They had an extra service?
I have never even heard of this service.
So much for their marketing.
AVG has shut down its remote access service Crossloop. The security company acquired Crossloop in 2012, to support what it says is a “ rapidly growing AVG CloudCare offering”. Despite the @crossloop Twitter account boasting it connected “ 20,000 computer support experts” AVG shuttered the service last Friday. Users aren't …
Nor had I heard of it, and I'm an AVG reseller. Having said that, they probably stuck some stupid "cloudy" name onto it, making me automatically ignore it... If only AVG could stick to making a decent, lightweight AV product and steered clear of all these other pointless gimmicks!
>>>Let's hope that article points out comparable remote access features are baked into major operating systems, making Crossloop and LogMeIn less-than-stellar examples of innovation or value-adding. Let's also hope that article points out that cloud services cost actual money to run, and that without cash flowing in even the small sums one can pay to rent a server these days can add up to unrecoverable bills
Lets hope we can find a writer working on a weekend who could write said article. Oh wait.
Let's also hope that article points out that cloud services cost actual money to run, and that without cash flowing in from paying customers even the small sums one can pay to rent a server these days may not be sustainable.
Servers now rule every worthwhile world. Of course they need to be paid for. The flash cash though will flow from that which and/or those who have a sincere perverse desire to right royally reign with dumb rule over every worthwhile world.
And central bankers will do everything in their power and anything with their powers to attract and hold onto those who and/or that which supplies servers with the intelligence information that renders fiat currency flow, a toxic liability ........ and that is most easily done by ensuring and assuring and insuring such thin clients have limitless credited accounts for lavish spend programming projects?
And, with particular and peculiar regard to that very specifically highlighted central bankership role, if you be thinking that they don't or they won't, then knowing that they should would be an indication that you know they will not survive in the future in command and control of wealth and prosperity in peace and harmony and madness and mayhem.
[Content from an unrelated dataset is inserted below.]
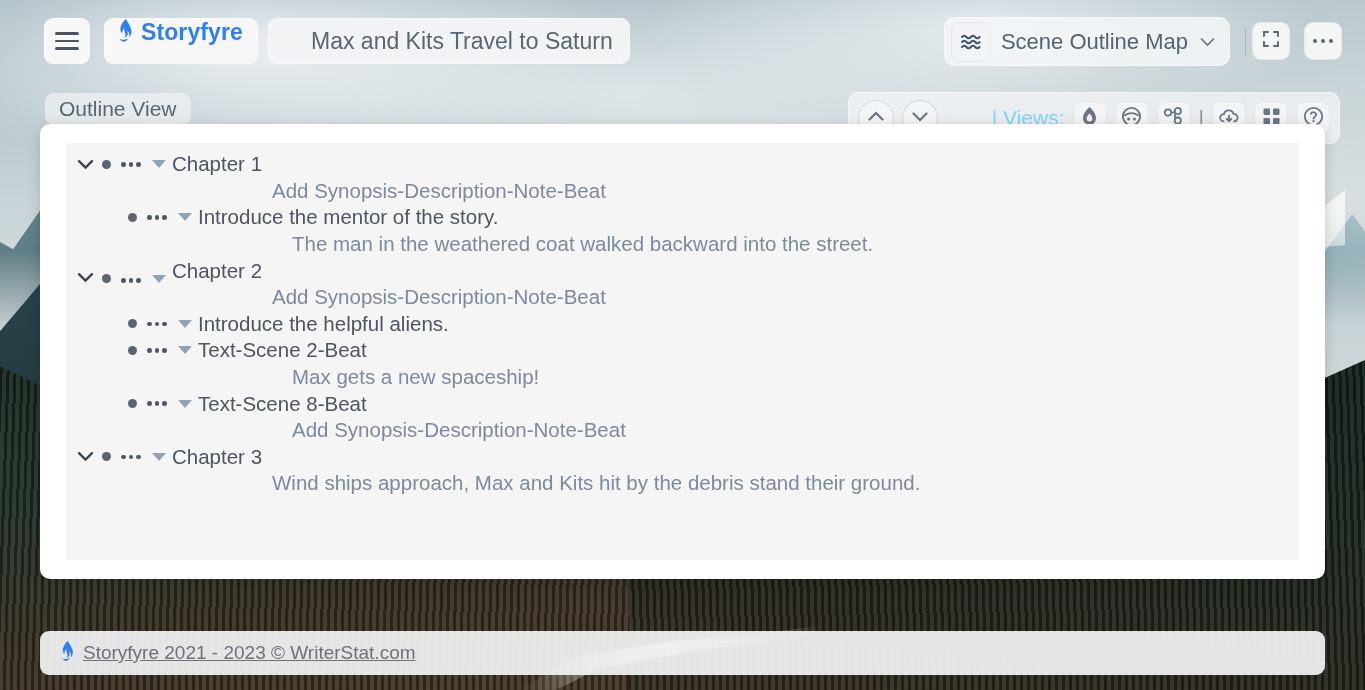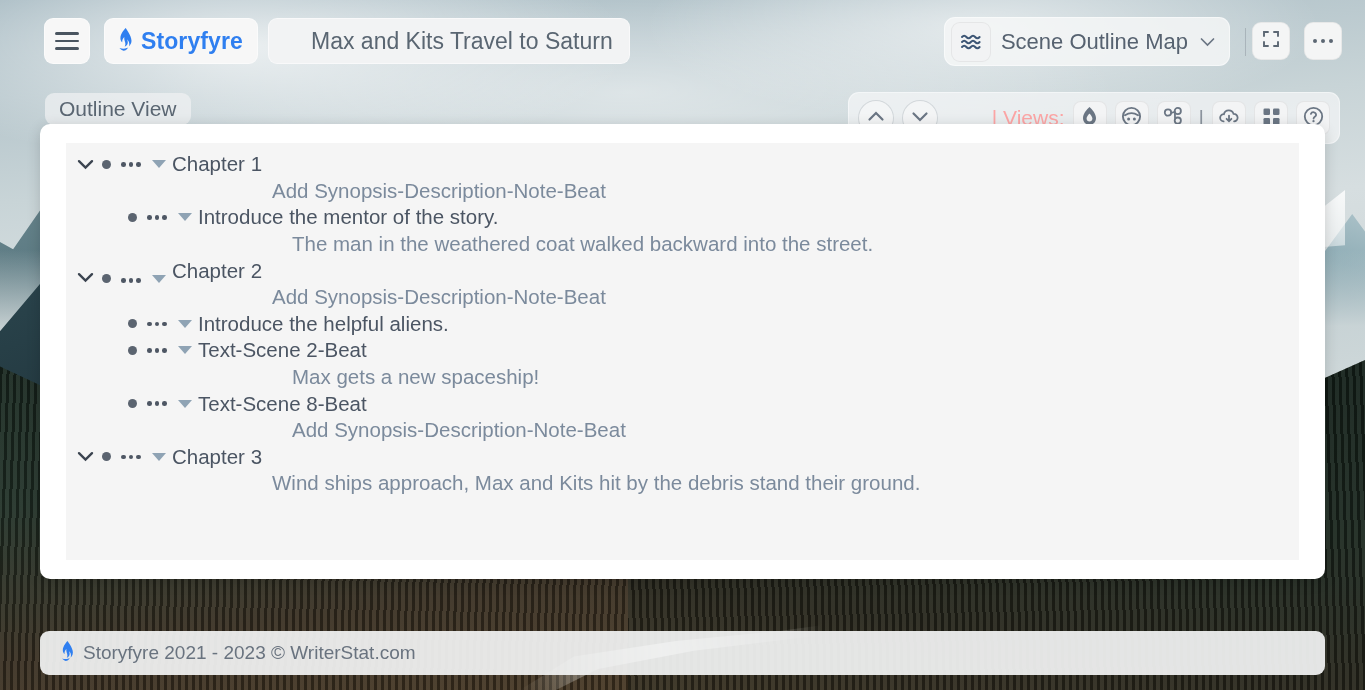"Storyfyre" .brand-btn { align-items: center -> none }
CHAOS will prevail with AI ProVision via Cloud Hosting Advanced Operating Systems Presenting Future Horizontal Events ........Newly Ordered World Order Programs with Novel Media and Noble IT Following Ab Fab Leads.
And yes/no, a question mark isn't missing to imply and cause anyone to doubt anything in all of that shared and aforementioned.
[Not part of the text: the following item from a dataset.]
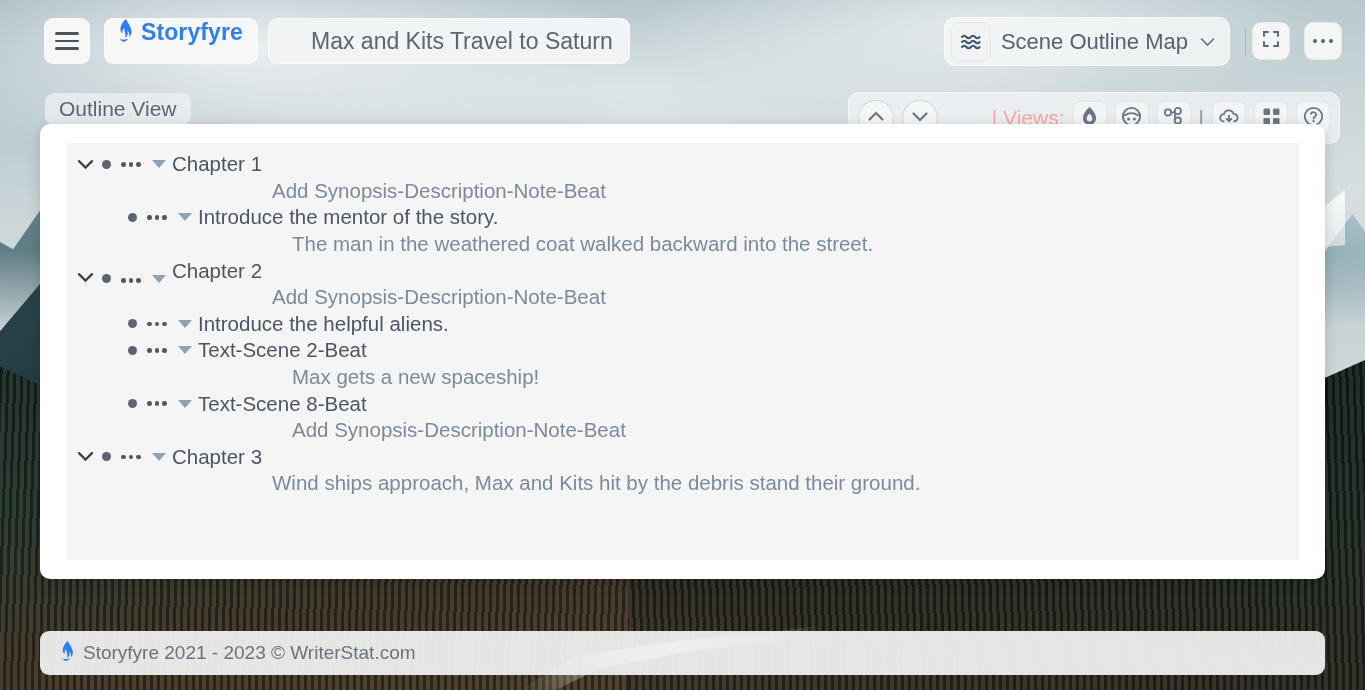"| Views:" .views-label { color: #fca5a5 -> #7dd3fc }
This is happening a lot. Remember when Google axed Apps for Domains a while back? They also did the pull-the-plug-then-update-the-webpage trick. What all these companies want to do is to avoid the massive spike in usage that the imminent shutdown would cause.
The company I work for actually had 10 or so Crossloop licenses so this is pretty annoying. I didn't have a very good impression of AVG before now and now I'd rather stab my eyes out with a fork than use their products. I've never seen something handled so poorly in my life. They shut down the servers without telling anyone early last week and they're not even trying to retain customers (customers are people who pay).
That's certainly the most passive-aggressive way to end a news article.
I think most techies understand that the niche thrives precisely because there isn't a unified remote access or screen-sharing mechanism in modern OSes, though. Port-forwarding and configuring VNC or RDP? Please, no. NX, RDP are fantastic for general remote working, once set up, and most VNC flavors rather less so, but none package it all up into a simple pre-configured control panel usable across all OSes with all the bells and whistles like TeamViewer and LogMeIn.
It's not that the niche is about to collapse, it's that there's apparently no room for too many players. The elephant in the room, Citrix, just about has a lock on the market, but they missed their chance to dominate the freemium end with GoToMyPC years ago.